Heute sind die Palästinenser in einer Zwangslage. Dabei können sie bis heute noch kein Verhandlungspartner sein. Das gefällt der israelischen Politik. Denn Israel will gar nicht über einen möglichen Frieden verhandeln. Warum? Israel steht vor einer historischen Weggabelung. Aus zionistischer Sicht steht Israel vor der Wahl zwischen Pest und Cholera. Die besetzten Gebiete sind das Hauptproblem. Gibt Israel sie zurück, kommt es zu einem innerjüdischen Bürgerkrieg mit den Siedlern. Behält Israel diese Gebiete, kommt es zu einer binationalen Lösung. Beides bedeutet das Scheitern des zionistischen Projekts. Und so stagniert man in Israel, weil man mit dem Rücken an der Wand steht. Ein nuklearer Krieg könnte die Folge sein.

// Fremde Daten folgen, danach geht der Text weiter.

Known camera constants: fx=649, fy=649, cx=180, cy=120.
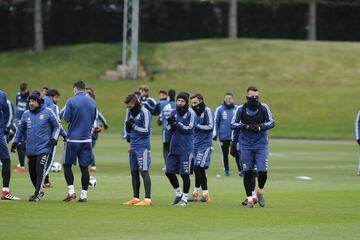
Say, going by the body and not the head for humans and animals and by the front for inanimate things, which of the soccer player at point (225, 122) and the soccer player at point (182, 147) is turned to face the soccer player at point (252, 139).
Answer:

► Israels Linke und aktuelle Bedrohungen


Nach dem Scheitern des Oslo- Prozesses und nach der zweiten Intifada gab es keine nicht- zionistische Linke mehr. Die nichtzionistische Linke besteht jetzt aus ein paar Tausend Leuten. Was heute in Israel stattfindet, ist keine Alternative zu Menachem Begin (Begin war schon ein schlechter „Beginn“ für Israel- er wurde von Albert Einstein und Hannah Arendt 1948 als Faschist bezeichnet). Rassismus nach innen und Agression sowie Isolation nach außen kennzeichnen heute israelische Politik. Die äußere Bedrohung Israels durch die „Nuklearisierung des Irans“, den „weltweiten Antisemitismus“ und das Shoah- Gedenken geraten zu Fetischen.

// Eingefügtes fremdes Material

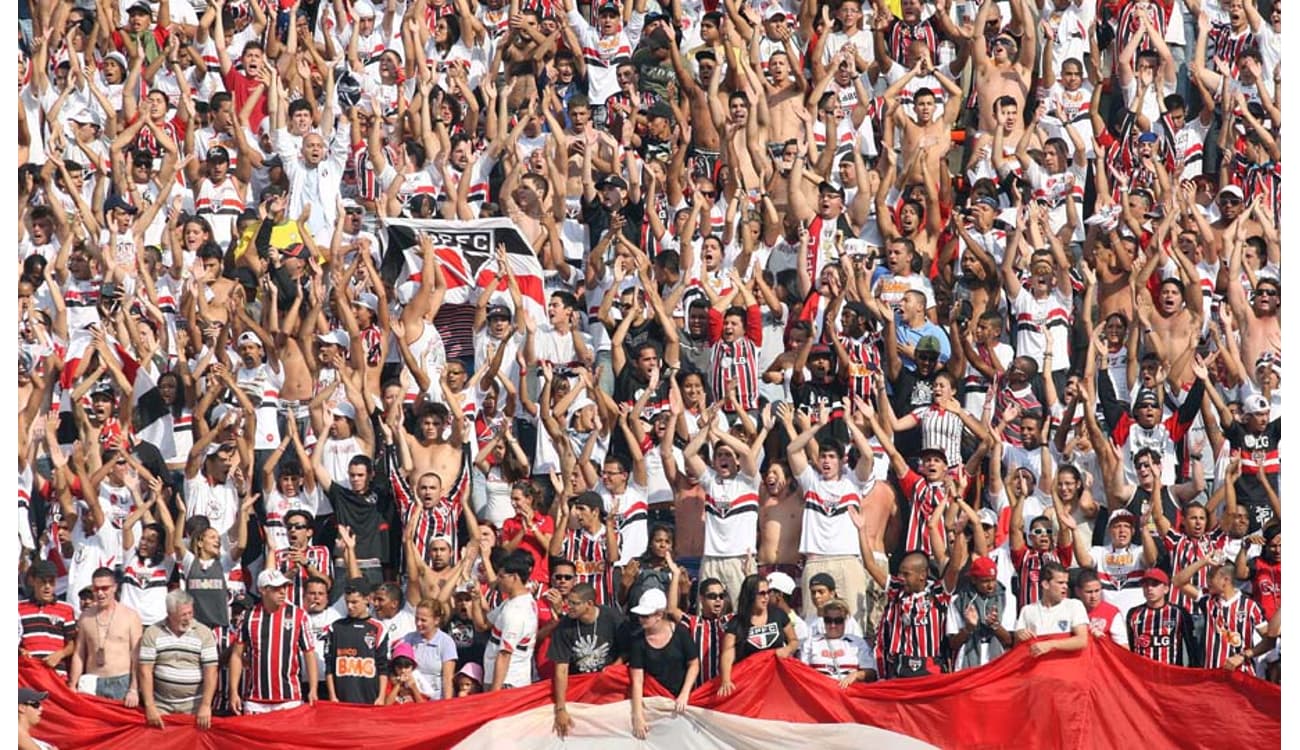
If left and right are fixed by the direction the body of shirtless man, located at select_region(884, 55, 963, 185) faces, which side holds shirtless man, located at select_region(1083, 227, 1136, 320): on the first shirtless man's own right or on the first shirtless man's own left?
on the first shirtless man's own left

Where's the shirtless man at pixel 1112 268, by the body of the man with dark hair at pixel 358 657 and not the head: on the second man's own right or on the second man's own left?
on the second man's own left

Noch einmal: Israel mit steht mit dem Rücken an der Wand. Es könnte den Iran angreifen. Was dazu führen würde, das nicht nur von Israel, sondern auch von den anderen Staaten in der Region kaum noch etwas übrig bleibt.

 

► Israel- Lobby in den USA


Die israelische Lobby in den USA ist, entgegen Behauptungen von Vielen, nicht das Problem. Die saudi-arabische Lobby ist dort mindestens ebenso stark wie die israelische Lobby. Man muss strukturell denken. Solange Israel nichts gegen die geopolitischen Interessen der USA tut, ist es den USA egal, was Israel macht. Ob Juden und Araber sich gegenseitig töten. Sollte Israel gegen amerikanische Interessen handeln, dann würden die USA Israel fallen lassen. In etwa 10-15 Jahren gibt es in dieser Region kein Öl mehr. Dann wird sich US- Amerika weniger für den Nahen Osten interessieren.


► Können die USA helfen?


Heute erhofft sich die israelische Linke irgendetwas von den Großmächten. Wobei es ja nur noch eine in diesem Sinne relevante Großmacht gibt. Die USA. Doch selbst unter Obama passiert da nicht viel. Zu beachten ist dabei: ein Volk muss sich selbst befreien. Es kann nicht von anderen befreit werden. Der zweite Grund, warum die Hoffnungen der israelischen Linken auf die USA zwecklos ist: die USA haben im Nahen Osten immer nur geopolitische Interessen verfolgt. Die Freundschaft der USA mit Israel drückte sich vor allem darin aus, dass Israel bewaffnet wurde. Es interessiert die USA nicht, ob sich Araber und Juden gegenseitig töten, solange die Machtinteressen der USA dabei nicht berührt werden. Wenn also die israelische Linke von den USA etwas erwartet, dann muss sie sich klarmachen, von wem sie da etwas erwartet. Wer will den Frieden im Nahen Osten?

 

► Die Zukunft im aktuellen Diskurs


Würde man den Frieden wollen, müsste es zunächst einmal eine Zwei- Staaten Lösung in Israel geben. An der ein- staatlichen, binationalen Lösung sind im Moment weder Israelis noch Palästinenser interessiert.

Die realen sozialen Probleme sind primär. Erst in zweiter Linie geht es um religiöse Konflikte oder ethnische. In dieser ganzen Diskussion um den Frieden im Nahen Osten darf man sich nie verunsichern lassen durch Vorwürfe in Richtung „Antisemitismus“. Judentum, Zionismus und Israel sind drei verschiedene Schuhe. Also auch Antisemitismus, Antizionismus und Israel- Kritik. Nicht alle Juden sind Zionisten, nicht alle Zionisten sind Israelis, und nicht alle Israelis sind Juden. Es geht um die politisch territoriale Lösung des Problems. Nicht um mögliche Feindschaften zwischen Arabern und Juden und weniger um weltweiten „Antisemitismus“.